Here, Clark acknowledges he had an "arrangement" with A-Son's in March of 2017, pursuant to which A-Son's would issue him a work order whenever the company wanted him to perform snow removal, salting, or sanding at 66 Spruce Road. Doc. 39-2 ¶¶ 2-3. A-Son's issued Clark a work order for 66 Spruce Road on March 13, 2017, requiring him to remove snow "from driveways, walkways, and front porches." Doc. no. 39-3. The work order also instructed Clark to apply salt "to all walkways, driveways," and other areas "that snow was removed from" in order to "combat icing." Id. The work order was marked completed on March 17.
In light of the foregoing, as well as Clark's acknowledgement in his summary judgment motion that the "March 13, 2017 work order ... obligated him to report to the property ... to remove snow and put down salt," doc. no. 39-1 ¶ 45, the court concludes that Clark had a contract with A-Son's to perform snow removal and deicing services at 66 Spruce Road. See, e.g., Int'l Bus. Mach. Corp. v. Khoury, 170 N.H. 492, 500, 177 A.3d 724 (2017) (summarizing the requirements for contract formation under New Hampshire law). That contract was in existence from, at a minimum, March 13, 2017, through March 17, 2017.

☆ ☆ ☆ ☆ ☆

> Work to complete
1. In the court excerpt, on what date was the work order for 66 Spruce Road marked completed?
2. Write the next part of the court excerpt on Clark's snow removal contract, picking up after its final sentence.
The entries that follow the court excerpt are not needed for any of this work.

> Data provided

☆ ☆ ☆ ☆ ☆

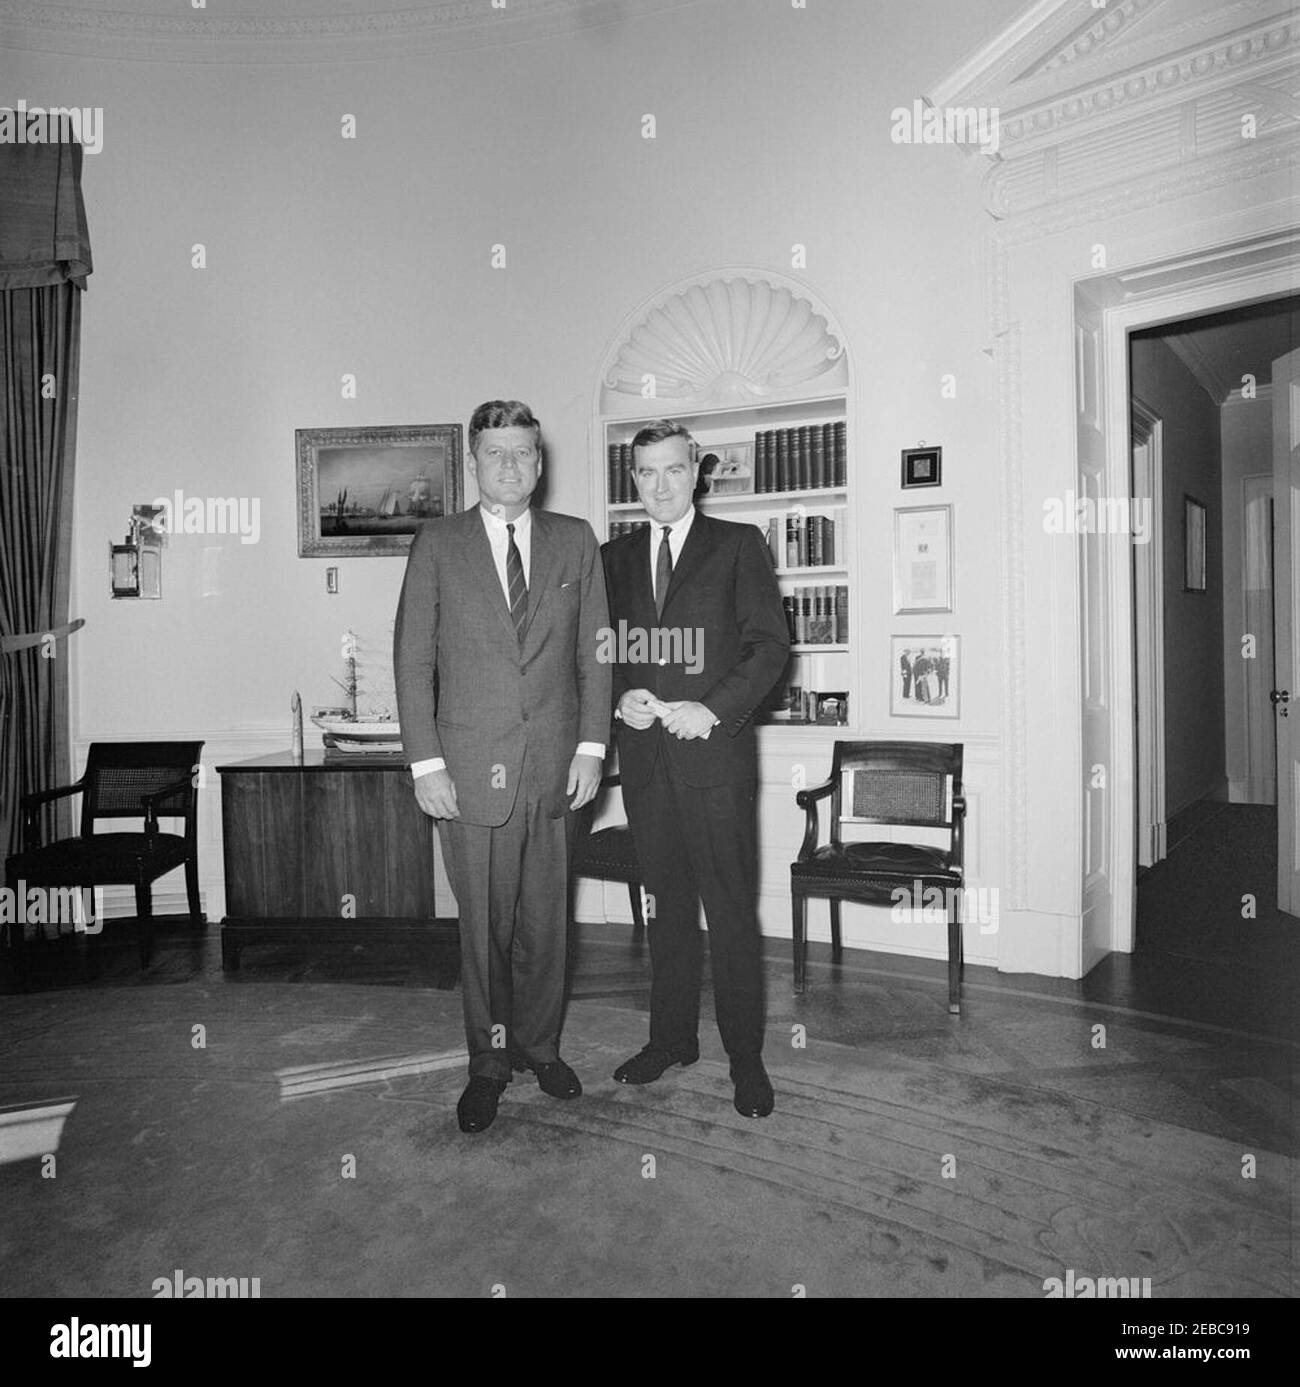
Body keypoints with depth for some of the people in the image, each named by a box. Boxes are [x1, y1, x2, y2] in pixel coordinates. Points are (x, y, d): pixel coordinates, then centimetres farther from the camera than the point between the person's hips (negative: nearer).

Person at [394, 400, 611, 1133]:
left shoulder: (575, 541, 8)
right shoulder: (437, 544, 3)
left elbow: (595, 651, 7)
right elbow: (414, 658, 0)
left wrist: (592, 746, -1)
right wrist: (425, 762, -6)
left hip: (556, 765, 2)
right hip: (472, 767, -1)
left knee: (546, 919, 12)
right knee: (484, 924, 8)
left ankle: (540, 1043, 32)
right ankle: (489, 1062, 26)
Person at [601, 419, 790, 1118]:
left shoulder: (738, 545, 3)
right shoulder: (615, 558, 15)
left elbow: (770, 645, -4)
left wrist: (713, 710, -15)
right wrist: (620, 698, -5)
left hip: (716, 752, -4)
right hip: (643, 754, 4)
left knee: (731, 910, 0)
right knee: (665, 904, 13)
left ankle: (746, 1057, 13)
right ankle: (672, 1036, 27)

☆ ☆ ☆ ☆ ☆

> Responses to the tasks
1. March 17.

2.
However, plaintiff was not a party to the contract and is not in privity with anyone who was. Nor is he an intended beneficiary to whom Clark would owe a duty of care. See Spherex, Inc. v. Alexander Grant & Co., 122 N.H. 898, 903, 451 A.2d 1308 (1982) (explaining that a "third-party beneficiary relationship exists if the contract is so expressed as to give the promisor reason to know that a benefit to a third party is contemplated by the promisee as one of the motivating causes of his making the contract," and noting that "a promisor owes [a duty] to an intended third-party beneficiary." (quotation, brackets, and ellipsis omitted)). Thus, under New Hampshire's traditional rule—that a duty arises from a contract only between parties to the contract and those in privity with a party—Clark owed plaintiff no duty. See Bloom, 172 N.H. at 627, 232 A.3d 357.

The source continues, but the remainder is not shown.